• [Directions]: The lines you need are those holding the word "environment"; pull them from the material.

Content starts

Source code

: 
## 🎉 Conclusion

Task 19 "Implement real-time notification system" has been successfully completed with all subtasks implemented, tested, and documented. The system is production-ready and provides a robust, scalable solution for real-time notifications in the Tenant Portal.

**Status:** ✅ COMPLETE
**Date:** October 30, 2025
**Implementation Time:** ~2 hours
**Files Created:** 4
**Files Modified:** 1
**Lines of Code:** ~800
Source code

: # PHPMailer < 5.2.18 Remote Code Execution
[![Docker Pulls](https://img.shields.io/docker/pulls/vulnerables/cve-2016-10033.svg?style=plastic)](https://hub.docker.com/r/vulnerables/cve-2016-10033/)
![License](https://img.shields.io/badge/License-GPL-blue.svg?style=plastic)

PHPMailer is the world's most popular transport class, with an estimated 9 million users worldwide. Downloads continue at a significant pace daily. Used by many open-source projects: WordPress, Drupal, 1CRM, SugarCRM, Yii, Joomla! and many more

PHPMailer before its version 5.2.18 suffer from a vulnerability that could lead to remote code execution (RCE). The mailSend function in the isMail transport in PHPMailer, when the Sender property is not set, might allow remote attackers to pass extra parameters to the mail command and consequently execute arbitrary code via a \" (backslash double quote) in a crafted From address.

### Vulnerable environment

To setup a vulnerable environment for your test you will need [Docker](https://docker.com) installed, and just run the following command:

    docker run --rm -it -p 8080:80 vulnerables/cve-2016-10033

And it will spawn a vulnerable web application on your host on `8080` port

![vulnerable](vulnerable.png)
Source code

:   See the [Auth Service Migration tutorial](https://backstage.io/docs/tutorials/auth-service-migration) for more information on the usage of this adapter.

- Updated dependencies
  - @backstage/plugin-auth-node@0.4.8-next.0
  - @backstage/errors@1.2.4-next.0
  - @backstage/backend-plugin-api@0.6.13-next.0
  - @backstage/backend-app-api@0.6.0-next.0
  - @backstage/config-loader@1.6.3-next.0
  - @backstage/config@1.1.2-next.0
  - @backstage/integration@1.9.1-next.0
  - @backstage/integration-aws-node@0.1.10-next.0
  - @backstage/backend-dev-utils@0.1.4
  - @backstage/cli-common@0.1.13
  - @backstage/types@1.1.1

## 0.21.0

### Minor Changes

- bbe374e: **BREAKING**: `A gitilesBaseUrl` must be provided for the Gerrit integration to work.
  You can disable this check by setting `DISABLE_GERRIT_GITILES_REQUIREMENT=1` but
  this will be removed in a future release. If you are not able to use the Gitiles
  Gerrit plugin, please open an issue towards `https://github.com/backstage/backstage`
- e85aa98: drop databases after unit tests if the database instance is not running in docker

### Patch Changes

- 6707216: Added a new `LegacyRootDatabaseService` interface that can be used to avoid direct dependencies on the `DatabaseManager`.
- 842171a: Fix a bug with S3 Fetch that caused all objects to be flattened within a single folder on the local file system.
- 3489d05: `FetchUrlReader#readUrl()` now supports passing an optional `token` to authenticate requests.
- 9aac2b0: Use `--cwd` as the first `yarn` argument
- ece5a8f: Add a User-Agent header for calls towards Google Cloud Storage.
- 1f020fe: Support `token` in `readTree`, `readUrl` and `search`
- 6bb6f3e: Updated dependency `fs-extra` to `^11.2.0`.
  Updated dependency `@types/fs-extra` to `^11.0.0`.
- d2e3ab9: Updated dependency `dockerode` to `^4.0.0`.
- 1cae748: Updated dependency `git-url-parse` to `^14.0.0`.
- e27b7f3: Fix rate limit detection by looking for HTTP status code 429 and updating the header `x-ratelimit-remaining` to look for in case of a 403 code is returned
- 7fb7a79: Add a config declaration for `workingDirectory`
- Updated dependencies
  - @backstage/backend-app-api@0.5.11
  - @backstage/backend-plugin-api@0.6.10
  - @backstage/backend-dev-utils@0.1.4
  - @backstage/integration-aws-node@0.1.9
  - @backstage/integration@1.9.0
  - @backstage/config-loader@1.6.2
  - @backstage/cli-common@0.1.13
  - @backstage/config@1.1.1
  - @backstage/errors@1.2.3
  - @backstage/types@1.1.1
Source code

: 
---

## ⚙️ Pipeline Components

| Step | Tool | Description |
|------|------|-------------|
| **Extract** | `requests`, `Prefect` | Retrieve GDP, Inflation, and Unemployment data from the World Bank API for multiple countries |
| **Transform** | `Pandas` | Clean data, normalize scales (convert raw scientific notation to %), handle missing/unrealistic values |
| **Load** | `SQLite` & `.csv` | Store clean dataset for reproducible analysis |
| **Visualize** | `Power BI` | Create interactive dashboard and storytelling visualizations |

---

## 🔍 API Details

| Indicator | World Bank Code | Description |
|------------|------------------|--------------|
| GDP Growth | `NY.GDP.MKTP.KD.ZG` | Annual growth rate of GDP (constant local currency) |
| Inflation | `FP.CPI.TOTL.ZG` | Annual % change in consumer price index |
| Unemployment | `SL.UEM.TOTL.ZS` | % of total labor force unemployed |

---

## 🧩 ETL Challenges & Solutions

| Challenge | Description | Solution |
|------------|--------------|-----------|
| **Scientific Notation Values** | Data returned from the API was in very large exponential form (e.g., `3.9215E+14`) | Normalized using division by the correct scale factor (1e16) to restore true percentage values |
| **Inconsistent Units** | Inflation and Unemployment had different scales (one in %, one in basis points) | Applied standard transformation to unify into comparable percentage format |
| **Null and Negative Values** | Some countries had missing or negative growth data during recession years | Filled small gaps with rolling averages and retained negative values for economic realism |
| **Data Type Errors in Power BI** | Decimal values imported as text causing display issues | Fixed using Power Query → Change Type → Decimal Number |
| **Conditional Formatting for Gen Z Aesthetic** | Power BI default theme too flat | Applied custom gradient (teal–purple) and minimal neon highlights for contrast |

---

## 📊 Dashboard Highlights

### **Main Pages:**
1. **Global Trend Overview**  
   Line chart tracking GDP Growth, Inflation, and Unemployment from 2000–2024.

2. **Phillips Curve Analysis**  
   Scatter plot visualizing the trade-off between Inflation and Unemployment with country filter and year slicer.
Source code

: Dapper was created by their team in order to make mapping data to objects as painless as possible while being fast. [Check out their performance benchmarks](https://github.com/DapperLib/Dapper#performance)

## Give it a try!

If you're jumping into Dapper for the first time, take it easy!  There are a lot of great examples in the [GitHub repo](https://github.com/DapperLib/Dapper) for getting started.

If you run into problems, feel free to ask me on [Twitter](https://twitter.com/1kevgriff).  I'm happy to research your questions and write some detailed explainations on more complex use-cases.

Content ends

• [Answer to the exercise]:
### Vulnerable environment
To setup a vulnerable environment for your test you will need [Docker](https://docker.com) installed, and just run the following command:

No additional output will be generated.